Page StatusResponse

Edited 7 days ago1.6k words

Updated every 6 weeksDue in 5 weeks

Issues1

QualityRated 45 but structure suggests 87 (underrated by 42 points)

Community Notes for Everything

Approach

Community Notes for Everything

A proposed cross-platform context layer extending X's community notes model across the entire internet, using AI classifiers to serve consensus-vetted context on potentially misleading content. Estimated cost of $0.01–0.10 per post using current AI models.

1.6k words

Part of the Design Sketches for Collective Epistemics series by Forethought Foundation.

Overview

Community Notes for Everything is a proposed technology that would extend the X Community Notes model across the entire internet. The core vision: anywhere online, content that may be misleading comes served with context that a large proportion of readers find helpful. Rather than relying on centralized fact-checkers or platform-specific moderation, AI systems would generate contextual annotations that achieve broad consensus across diverse reader perspectives.

The concept was outlined in Forethought Foundation's 2025 report "Design Sketches for Collective Epistemics" as one of five technologies that could shift society toward high-honesty equilibria.

How It Would Work

The proposed system combines AI generation with consensus verification:

Loading diagram...

Key Design Elements

AI-driven screening: Classifiers predict when content is likely to benefit from added context, filtering the vast volume of online content down to cases where annotation is valuable
AI-generated notes: Rather than relying solely on human contributors (as X's system does), AI systems draft contextual notes with linkable detailed reports
Consensus filtering: Only notes that would be found helpful by a large, ideologically diverse proportion of readers are displayed—mirroring the bridging algorithm approach of X Community Notes
Browser integration: Content is highlighted and annotated in real-time through browser extensions or platform integrations

Building on X Community Notes

This proposal extends an already-proven concept. X's Community Notes system has demonstrated several key principles:

Proven Principle	X Community Notes Evidence	Extension Needed
Bridging consensus works	Cross-partisan agreement produces trusted notes	Scale to all platforms, not just X
Impact when displayed	25-50% retweet reduction; 80% more author deletions	Faster display via AI pre-generation
Transparency builds trust	Fully open-source algorithm; perceived as more trustworthy than fact-check labels	Maintain transparency at cross-platform scale
Crowd quality is high	98% accuracy on COVID-19 notes	Supplement crowd with AI for speed

However, X's system also has well-documented limitations that the "for everything" vision would need to address:

X Community Notes Limitation	Proposed Solution
Only 8.3% of notes achieve helpful status	AI-generated notes can be pre-optimized for helpfulness
Mean 38.5 hours to note visibility	AI generates notes in seconds rather than waiting for human contributors
96.7% of reposts occur before note displays	Near-real-time AI screening and annotation
Limited to X platform	Cross-platform browser extension or API layer
Contributor sustainability (46% churn in 1 year)	AI handles generation; humans validate

Technical Feasibility

Forethought's cost analysis suggests the economics are increasingly viable:

Per-post cost estimate: $0.01–0.10 using current models (as of 2025).
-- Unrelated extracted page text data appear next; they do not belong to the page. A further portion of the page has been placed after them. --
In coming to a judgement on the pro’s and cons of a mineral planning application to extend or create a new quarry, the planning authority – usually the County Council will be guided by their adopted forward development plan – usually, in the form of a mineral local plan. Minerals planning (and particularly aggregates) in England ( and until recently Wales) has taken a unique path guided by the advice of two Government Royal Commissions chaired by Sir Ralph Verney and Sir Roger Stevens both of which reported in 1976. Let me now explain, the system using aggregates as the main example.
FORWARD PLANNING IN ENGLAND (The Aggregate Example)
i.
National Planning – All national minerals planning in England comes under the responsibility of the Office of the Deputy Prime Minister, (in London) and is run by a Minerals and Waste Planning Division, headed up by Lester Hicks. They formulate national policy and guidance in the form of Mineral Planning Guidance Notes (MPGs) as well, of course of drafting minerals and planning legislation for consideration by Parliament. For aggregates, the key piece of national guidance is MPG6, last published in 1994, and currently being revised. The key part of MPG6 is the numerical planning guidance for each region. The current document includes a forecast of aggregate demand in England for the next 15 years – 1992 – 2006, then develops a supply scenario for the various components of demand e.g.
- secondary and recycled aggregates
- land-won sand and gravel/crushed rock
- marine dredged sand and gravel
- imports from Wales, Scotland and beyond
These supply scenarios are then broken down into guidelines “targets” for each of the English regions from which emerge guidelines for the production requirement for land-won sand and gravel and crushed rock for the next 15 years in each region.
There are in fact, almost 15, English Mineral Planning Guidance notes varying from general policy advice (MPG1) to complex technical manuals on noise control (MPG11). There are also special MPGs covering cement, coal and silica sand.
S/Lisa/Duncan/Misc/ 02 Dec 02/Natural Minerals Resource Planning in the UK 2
This assumes approximately 1,000 output tokens per assessment, covering:

Determining whether a note is needed
Planning what the note should cover
Drafting the contextual note with sources

Scale considerations:

X alone sees roughly 500 million tweets per day; screening all would cost $5M–50M daily at current rates
However, most content doesn't need screening—targeting only viral or flagged content dramatically reduces costs
LLM inference costs have been falling roughly 10x per year, suggesting viable economics within 1-3 years for broader coverage

Technical requirements:

Low-latency inference for real-time annotation
Robust retrieval-augmented generation (RAG) for sourcing evidence
Cross-platform content parsing (different formats, multimedia)
Consensus simulation or verification mechanisms

Challenges and Risks

Social Adoption

The primary bottleneck is not technical but social. The system requires:

Platform cooperation: Platforms must either integrate annotations natively or allow browser extensions to overlay content
User trust: Readers must trust that AI-generated notes are balanced rather than biased
Content creator acceptance: Publishers and social media users must accept that their content may be annotated

Accuracy and Bias

AI hallucination: AI-generated notes could themselves contain errors or fabricated citations
Systematic bias: Training data and model biases could produce notes that consistently favor certain perspectives
Context collapse: Automated systems may miss nuance, sarcasm, or domain-specific context
Adversarial content: Bad actors could craft content specifically designed to evade or confuse classifiers

Governance

Who decides what's "misleading"?: The classification threshold has enormous power—setting it too low produces noise, too high misses important cases
Appeals process: Content creators need mechanisms to contest inaccurate notes
Regulatory friction: Different jurisdictions have different standards for what constitutes misleading content
Capture risk: Could the system be captured by political interests or the AI companies running it?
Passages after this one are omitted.